La collectivité propriétaire assure la construction, la reconstruction, l’extension, les grosses réparations et la mise en conformité du bâti des lycées conformément au Code de l’éducation.
L’établissement public local d’enseignement assure le fonctionnement pédagogique, éducatif et culturel et organise la vie de la communauté scolaire dans le cadre de son autonomie.
Confondre ces responsabilités n’est pas une économie mais un déplacement de charge qui finit toujours par coûter plus cher que la clarté.

Épilogue provisoire

Je suis proviseur et je sais que je suis provisoire. Les murs ont connu des religieuses, des révolutionnaires, des élèves en blouse, des lycéens en baskets et ils continueront d’accueillir d’autres générations quand je ne serai plus là. Mon rôle est d’habiter ce temps long avec rigueur, de rappeler le droit quand il le faut, et de préserver ce qui fait vivre l’école au quotidien.
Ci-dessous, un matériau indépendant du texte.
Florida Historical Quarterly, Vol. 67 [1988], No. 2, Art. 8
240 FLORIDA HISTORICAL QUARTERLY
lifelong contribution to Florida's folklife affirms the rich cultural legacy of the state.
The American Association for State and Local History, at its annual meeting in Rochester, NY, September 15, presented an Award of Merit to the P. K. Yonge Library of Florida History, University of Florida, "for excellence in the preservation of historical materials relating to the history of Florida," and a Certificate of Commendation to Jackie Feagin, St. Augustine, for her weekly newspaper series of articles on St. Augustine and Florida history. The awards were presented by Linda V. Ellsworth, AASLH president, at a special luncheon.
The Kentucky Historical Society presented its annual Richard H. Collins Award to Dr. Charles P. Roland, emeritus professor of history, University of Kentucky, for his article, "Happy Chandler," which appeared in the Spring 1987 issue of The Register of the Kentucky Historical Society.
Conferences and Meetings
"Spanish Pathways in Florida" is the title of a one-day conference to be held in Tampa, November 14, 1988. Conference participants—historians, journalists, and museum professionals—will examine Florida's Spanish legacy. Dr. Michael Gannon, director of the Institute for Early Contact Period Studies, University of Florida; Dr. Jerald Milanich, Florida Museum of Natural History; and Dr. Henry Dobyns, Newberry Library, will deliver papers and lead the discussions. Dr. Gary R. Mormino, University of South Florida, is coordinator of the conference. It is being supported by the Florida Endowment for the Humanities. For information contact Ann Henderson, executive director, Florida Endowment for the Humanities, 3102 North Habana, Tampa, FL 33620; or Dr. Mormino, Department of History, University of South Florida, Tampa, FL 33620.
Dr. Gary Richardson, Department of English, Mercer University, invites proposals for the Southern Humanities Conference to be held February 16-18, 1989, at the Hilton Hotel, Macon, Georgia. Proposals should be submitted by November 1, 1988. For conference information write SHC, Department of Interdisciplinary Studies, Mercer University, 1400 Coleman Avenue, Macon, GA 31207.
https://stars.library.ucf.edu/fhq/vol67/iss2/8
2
Et quand le silence revient en fin de journée, il arrive qu’un chat traverse la cour sans chercher à diriger le monde. Il se contente de passer. Les murs, eux, restent.


Pour la beauté du mot

Palimpseste
Manuscrit ancien dont on a effacé l’écriture première pour y inscrire un nouveau texte sans jamais faire totalement disparaître les traces de ce qui était là avant.
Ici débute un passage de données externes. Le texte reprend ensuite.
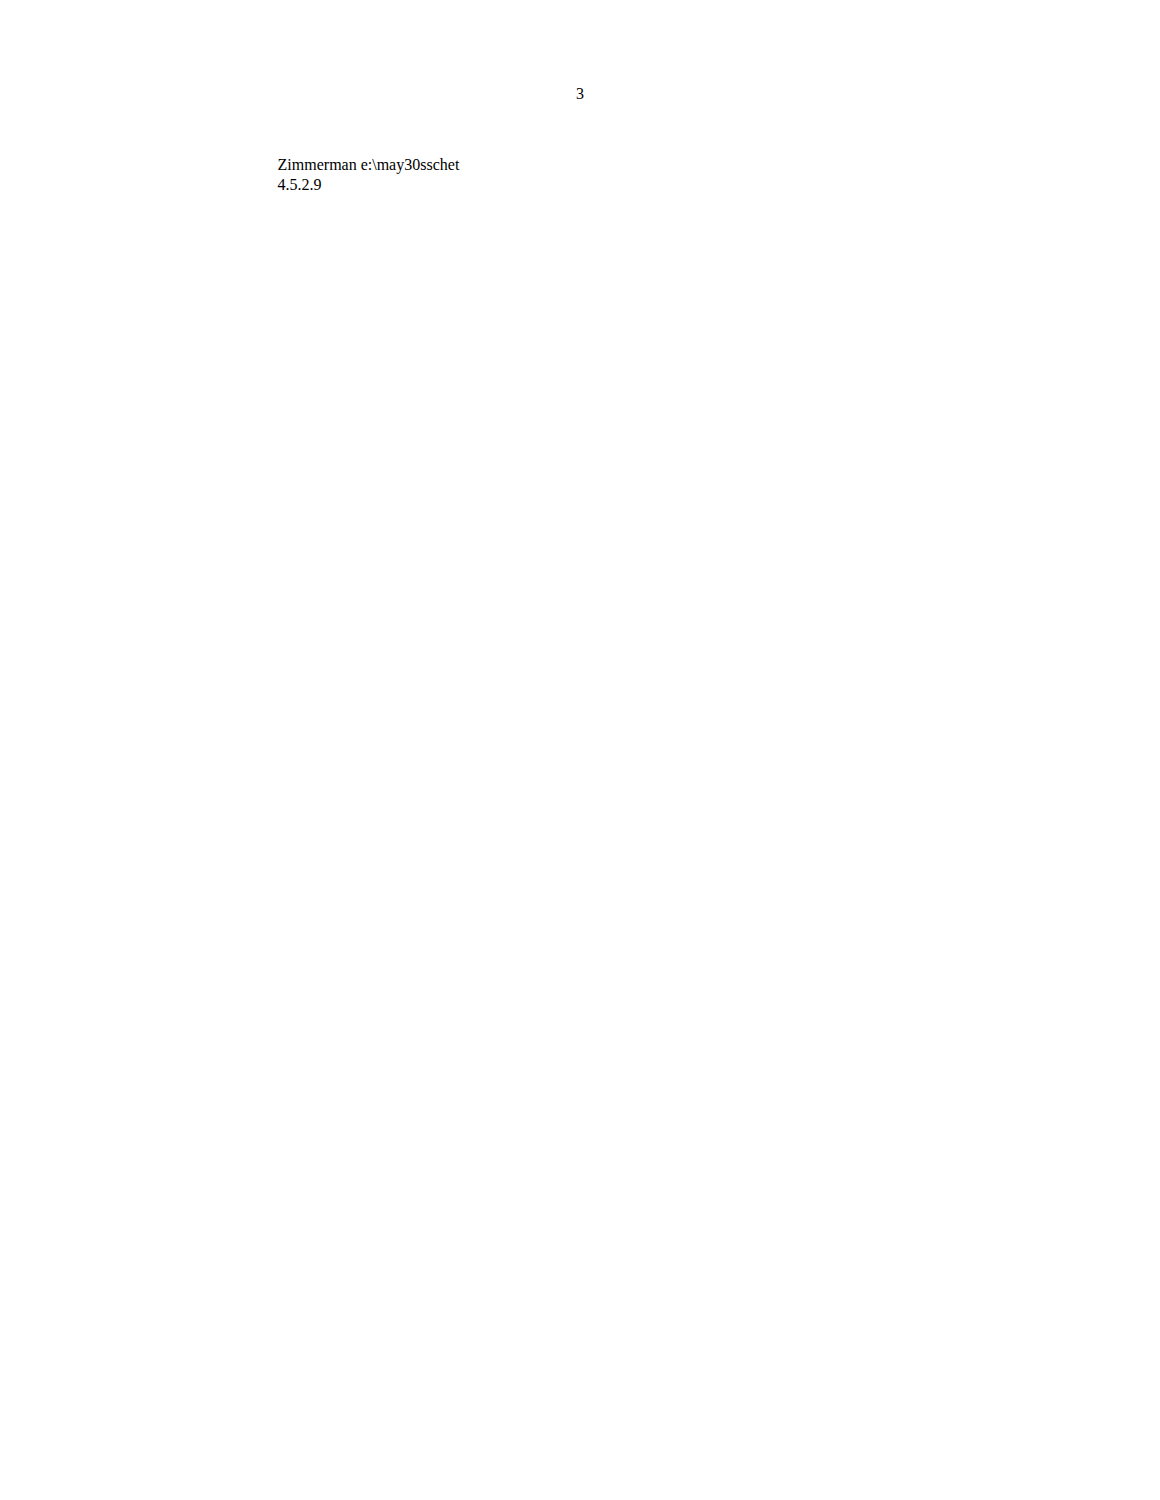3
Zimmerman e:\may30sschet
4.5.2.9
Je peux l’écrire sans détour.
Je suis moi aussi un palimpseste.


Sources historiques

Christophe Tropeau, Véronique Heisserer, La Mayenne, lieux d’histoire, Éditions Sutton. Pour l’acheter
Notice Mérimée POP, Ministère de la Culture, couvent des Ursulines de Laval devenu lycée Ambroise Paré.
Page Wikipédia « Lycée Ambroise Paré de Laval ».


Sources juridiques

Code de l’éducation, article L214-6.
Code de l’éducation, article L214-7.
Code de l’éducation, article L421-4.
Ministère chargé de l’Éducation nationale, Guide juridique du chef d’établissement, fiche relative à la sécurité.
Code de la construction et de l’habitation, dispositions applicables aux établissements recevant du public.